The struggle at Okeechobee

The once-booming recreational bass fishing economy continues to suffer

LAKEPORT, Fla. — On spectacular late spring mornings such as this, lines often are long for checkout in Beck’s Store, as anglers buy fuel, ice, food and tackle in preparation for a day pursuing bass and crappie on Lake Okeechobee. Launch ramps at nearby Harney Pond Canal typically are busy, too.

 But on this particular day, the ramps are deserted. The store is empty. In fact, empty shelves at Beck’s are being left that way, said Sam Griffin, who lives nearby. That’s because for this part of Glades County, Lake Okeechobee might as well not even exist.

 “The canal dries up a quarter-mile before it reaches the channel,” said Griffin, a local fishing guide and lure maker who grew up on the lake and knows it as well as anyone.

 At 10.3 feet above sea level, the “Big O” is 3 to 4 feet lower than it should be in spring at the end of the dry season. That not only denies anglers access through Harney Pond Canal, but prevents them from fishing such famous areas as North Shore, Monkey Box and Moonshine Bay.

 Still, that’s considerably better than the record low of 8.82 feet recorded in July 2007. Then, anglers were confined mostly to the mouth of the Kissimmee River on the north end and the Clewiston area on the south.

“You could fish the Rim Canal, pits off the canal and the ship channel that was dug out into open water from Clewiston,” Griffin said. “I’d see 25 boats fishing that channel. A lot of fish were caught and are still being caught on the riprap side of the canal.”

Like dozens of other anglers, Griffin and two friends forsake Harney Pond Canal and Beck’s on this spring morning and find another launch area. They fish Bricefind Pass, catching and releasing 25 bass, most in the 1 1/2- to 3-pound range. One considerably larger fish throws the bait at boatside.

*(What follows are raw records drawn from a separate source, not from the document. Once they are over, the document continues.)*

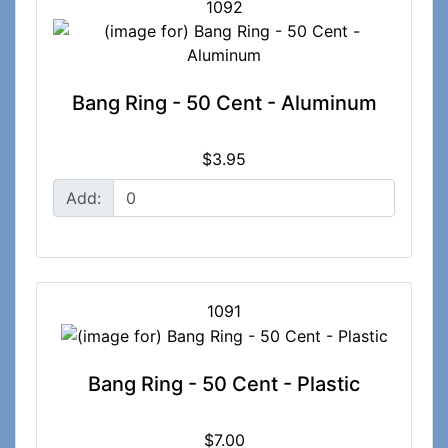
1092
Bang Ring - 50 Cent - Aluminum
$3.95
Add:
1091
Bang Ring - 50 Cent - Plastic
$7.00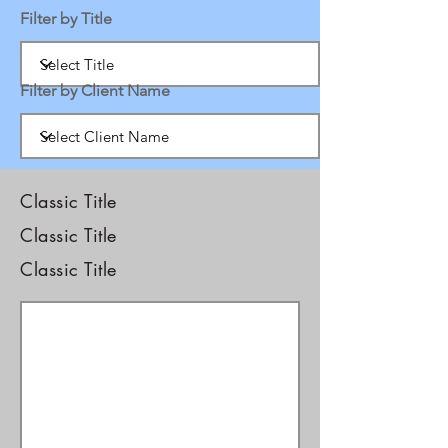
Filter by Title
Filter by Client Name
Classic Title
Classic Title
Classic Title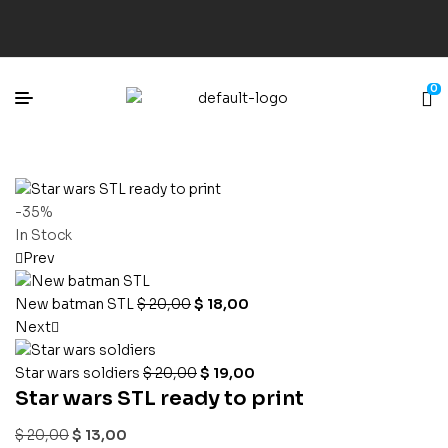
0
-35%
In Stock
Prev
New batman STL
$
20,00
$
18,00
Next
Star wars soldiers
$
20,00
$
19,00
Star wars STL ready to print
$
20,00
$
13,00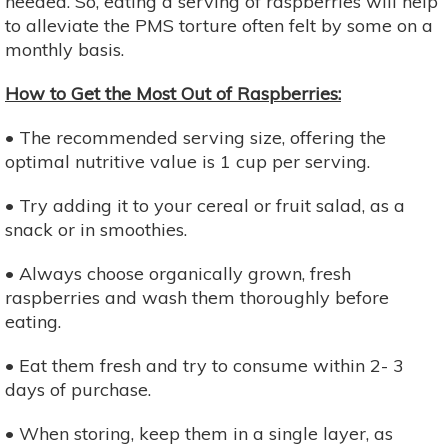
needed. So, eating a serving of raspberries will help
to alleviate the PMS torture often felt by some on a
monthly basis.
How to Get the Most Out of Raspberries:
• The recommended serving size, offering the
optimal nutritive value is 1 cup per serving.
• Try adding it to your cereal or fruit salad, as a
snack or in smoothies.
• Always choose organically grown, fresh
raspberries and wash them thoroughly before
eating.
• Eat them fresh and try to consume within 2- 3
days of purchase.
• When storing, keep them in a single layer, as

“What bothers me is that we’re not seeing any little fish,” Griffin explained. “These are nice bass, but where are the little ones?”

 The Florida native is afraid he already knows the answer.

 As Okeechobee recovers from the record low of 2007, it still is reeling from the consequences of catastrophic high waters. They first blew in with the hurricanes of 2004 and 2005. Wicked winds and waves pulverized vast stands of shoreline vegetation. Storm surges churned up shallow bottoms, devastating grasses.

 In the aftermath, water levels remained high and dirty, with few plants to filter out the sediment. For months, Moonshine Bay was one of the only productive areas on the massive fishery. Poor water quality and loss of habitat, Griffin fears, might have greatly reduced the spawn in 2006 and maybe even in 2007 — before the bottom fell out, sending the much beleaguered lake on its way to record low levels.

Theoretically, lower water will allow the aquatic grasses and other vegetation to flourish again, and when the lake refills, it will filter sediment and provide abundant habitat for bass, crappie and other fish.

 But with a weather pattern that seems much more prone to extremes — drought one year and hurricanes the next — and the U.S. Army Corps of Engineers, which manages the lake, forced to juggle water levels in the midst of this new unpredictability, who knows what the next few years, or even months, might hold?

Diagnosis for the future health of Okeechobee is questionable at best, as it is for the Everglades, which depends on the Big O’s water.

 In early May, the Corps announced that it intends to strive for a “safe” level of 12 1/2 to 15 1/2 feet above sea level. That would keep the lake about a foot lower on average than it has been in the past.

First, though, Okeechobee must rise another 2 feet just to get to that minimum level. And at press time, that does not appear likely to happen without another extreme weather event.